Much of the rise in outlays in 2009 came from mandatory programs. After growing by an average of about 6 percent a year from 1999 to 2008, mandatory spending (excluding net interest) soared by 31 percent ($499 billion) last year, to $2.1 trillion. Three initiatives accounted for nearly two-thirds of that increase. Outlays recorded for the Troubled Asset Relief Program (TARP) totaled $152 billion in 2009; net payments to Fannie Mae and Freddie Mac accounted for another $91 billion; and fiscal stimulus legislation, the American Recovery and Reinvestment Act of 2009 (ARRA), increased mandatory outlays by $80 billion (largely for Medicaid, unemployment benefits, payments to Social Security beneficiaries, and supplemental nutrition assistance). [E.A].
Certainly you can lay TARP and Fannie/Freddie bailouts at Bush's feet, but Mr. Orszag seems to have forgotten about the substantial contribution to increased spending by the Obama administration's stimulus bill.

If there was a case for the stimulus spending, then make the case.
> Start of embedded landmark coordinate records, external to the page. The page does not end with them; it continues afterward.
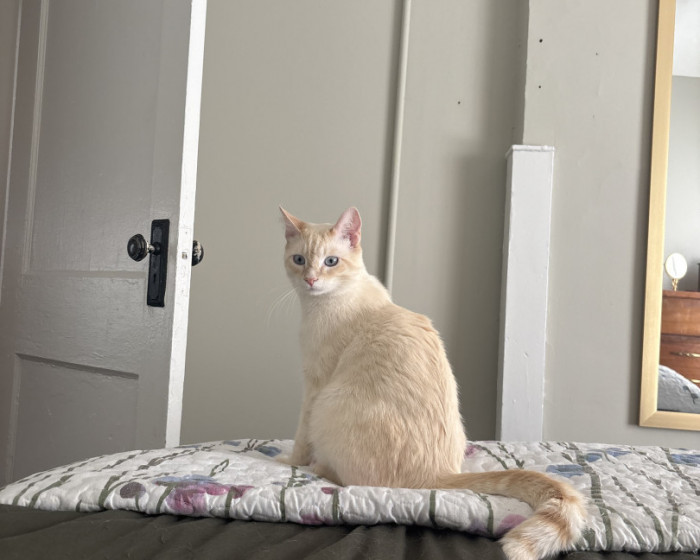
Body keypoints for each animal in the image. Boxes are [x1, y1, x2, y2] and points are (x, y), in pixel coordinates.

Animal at [278, 206, 587, 560]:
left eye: (331, 261)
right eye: (299, 260)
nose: (311, 279)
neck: (327, 301)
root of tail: (438, 475)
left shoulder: (314, 387)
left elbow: (300, 440)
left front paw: (287, 462)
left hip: (328, 404)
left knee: (353, 480)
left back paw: (319, 468)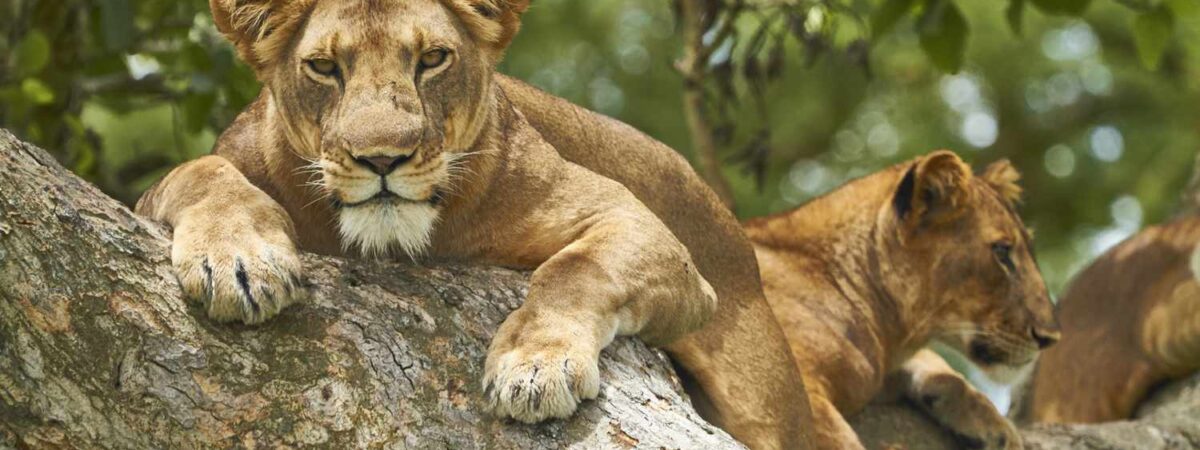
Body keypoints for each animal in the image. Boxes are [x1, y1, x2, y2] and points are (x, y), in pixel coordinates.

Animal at [134, 1, 814, 448]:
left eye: (432, 59)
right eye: (325, 68)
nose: (383, 158)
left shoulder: (637, 225)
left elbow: (576, 268)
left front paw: (534, 366)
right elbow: (201, 172)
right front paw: (238, 261)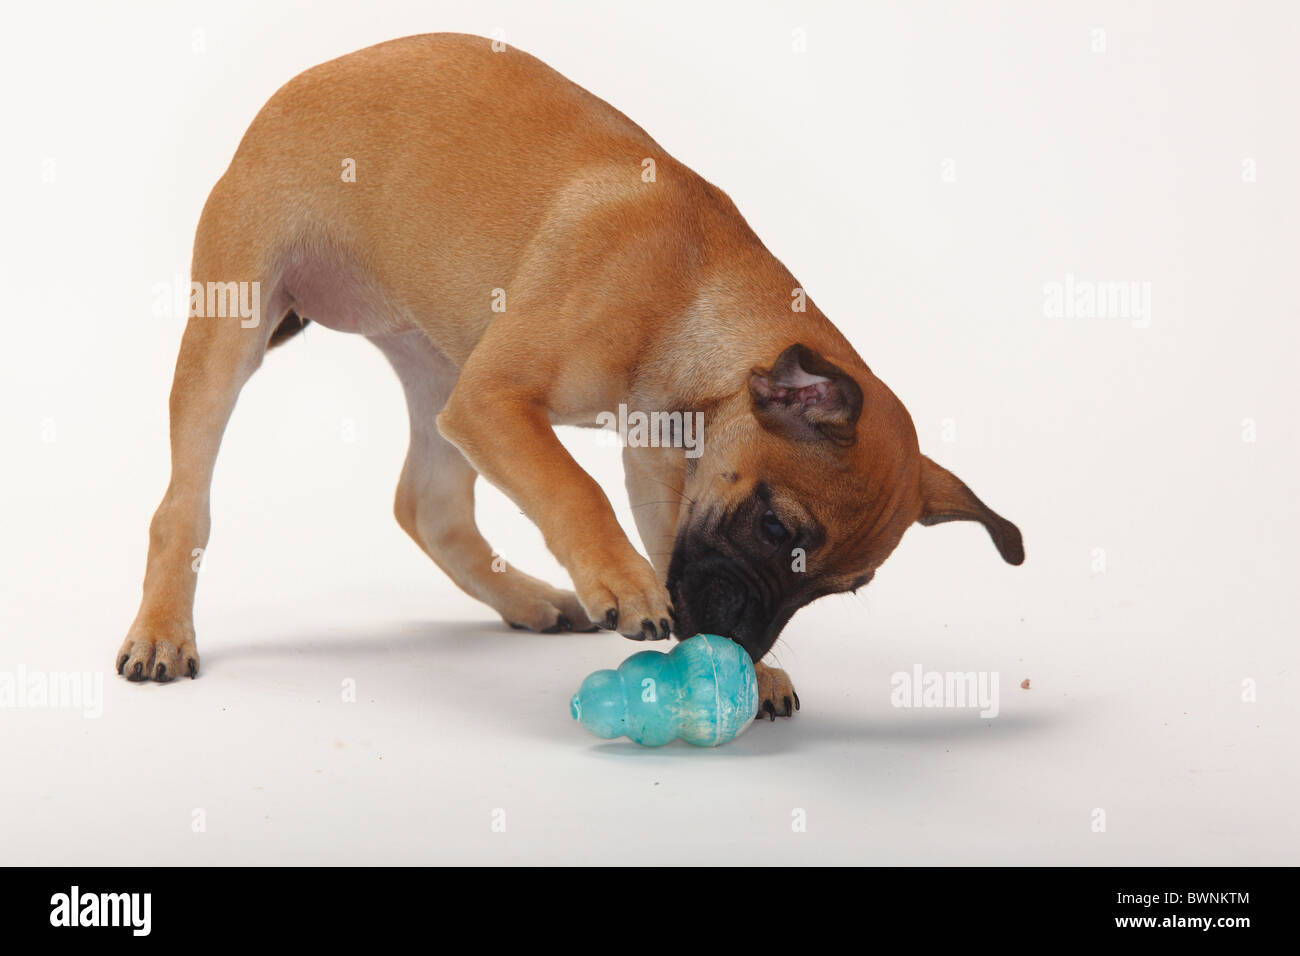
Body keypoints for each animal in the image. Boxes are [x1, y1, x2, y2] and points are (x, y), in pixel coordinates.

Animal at [116, 31, 1019, 717]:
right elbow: (572, 488)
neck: (692, 284)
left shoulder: (659, 466)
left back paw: (532, 600)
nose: (741, 642)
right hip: (235, 334)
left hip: (437, 366)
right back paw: (162, 630)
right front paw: (624, 584)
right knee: (180, 506)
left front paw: (736, 663)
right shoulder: (499, 404)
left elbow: (661, 537)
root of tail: (297, 84)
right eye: (775, 530)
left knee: (430, 505)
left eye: (839, 589)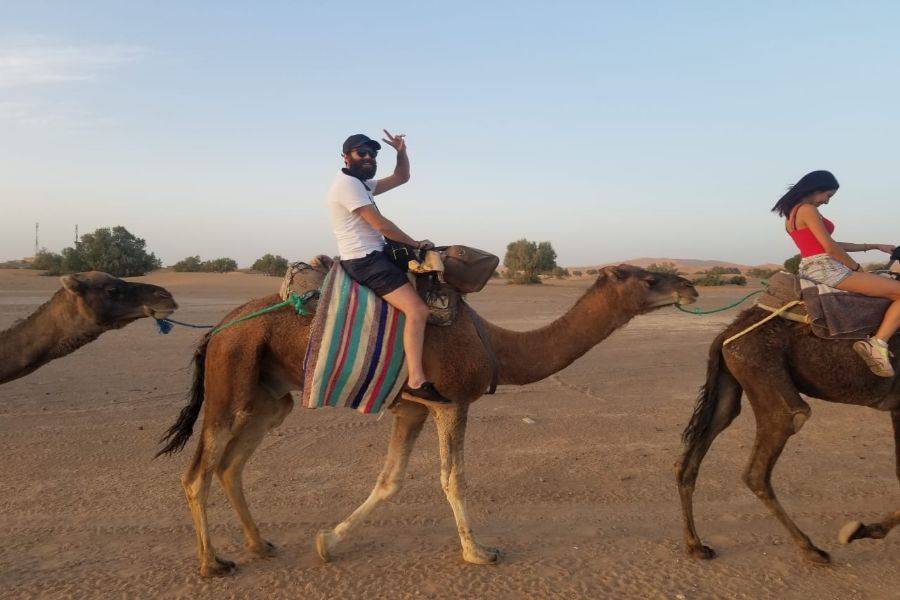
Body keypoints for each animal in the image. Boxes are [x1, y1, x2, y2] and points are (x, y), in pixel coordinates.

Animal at [156, 264, 697, 577]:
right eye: (650, 278)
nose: (691, 286)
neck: (495, 344)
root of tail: (214, 331)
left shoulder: (413, 407)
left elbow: (390, 480)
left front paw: (327, 542)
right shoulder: (452, 402)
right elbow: (453, 479)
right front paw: (479, 552)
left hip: (270, 398)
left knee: (231, 466)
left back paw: (260, 545)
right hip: (231, 380)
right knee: (197, 472)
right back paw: (212, 563)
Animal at [675, 305, 900, 564]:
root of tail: (727, 334)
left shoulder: (897, 407)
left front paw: (864, 530)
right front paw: (859, 531)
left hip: (729, 384)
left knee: (696, 453)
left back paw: (696, 545)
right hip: (763, 372)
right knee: (767, 456)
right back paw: (811, 548)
Don't make meaningful increases in spending then try to pawn them off on your predecessor just because he spent even more.

1 comment:

J. Strupp said...

"If there was a case for the stimulus spending, then make the case."

This goes for his boss in particular. If you believe public spending is the means to offset the collapse in aggregate demand, then SPEND. Don't stand up in front of Americans at the State of the Union and talk spending freezes 9 months after you advocated Keynesian principles.

....somewhere Roosevelt is rolling around in his grave.